## Problem to work on:
Your answer is the line containing "16.00-17.00, 18: 1181.44 -> 1800" plus every line after it to the end of the data below, transcribed exactly and with nothing else.

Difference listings
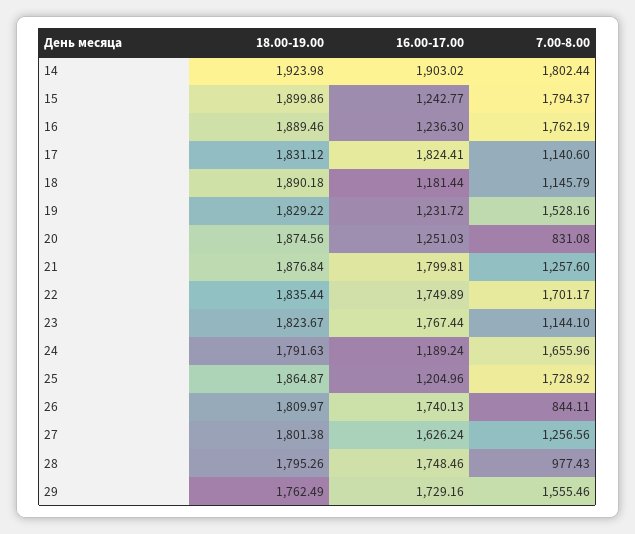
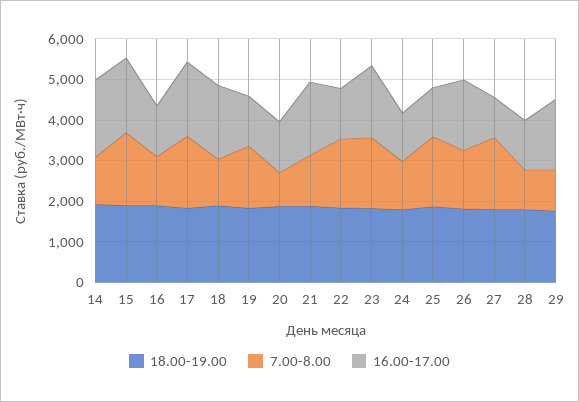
7.00-8.00, 14: 1802.44 -> 1200
16.00-17.00, 15: 1242.77 -> 1800
7.00-8.00, 16: 1762.19 -> 1200
7.00-8.00, 17: 1140.6 -> 1800
16.00-17.00, 18: 1181.44 -> 1800
16.00-17.00, 22: 1749.89 -> 1200
7.00-8.00, 23: 1144.1 -> 1800
7.00-8.00, 24: 1655.96 -> 1200
7.00-8.00, 26: 844.11 -> 1400
16.00-17.00, 27: 1626.24 -> 1000
7.00-8.00, 27: 1256.56 -> 1800
16.00-17.00, 28: 1748.46 -> 1200
7.00-8.00, 29: 1555.46 -> 1000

## Exercise solution:
16.00-17.00, 18: 1181.44 -> 1800
16.00-17.00, 22: 1749.89 -> 1200
7.00-8.00, 23: 1144.1 -> 1800
7.00-8.00, 24: 1655.96 -> 1200
7.00-8.00, 26: 844.11 -> 1400
16.00-17.00, 27: 1626.24 -> 1000
7.00-8.00, 27: 1256.56 -> 1800
16.00-17.00, 28: 1748.46 -> 1200
7.00-8.00, 29: 1555.46 -> 1000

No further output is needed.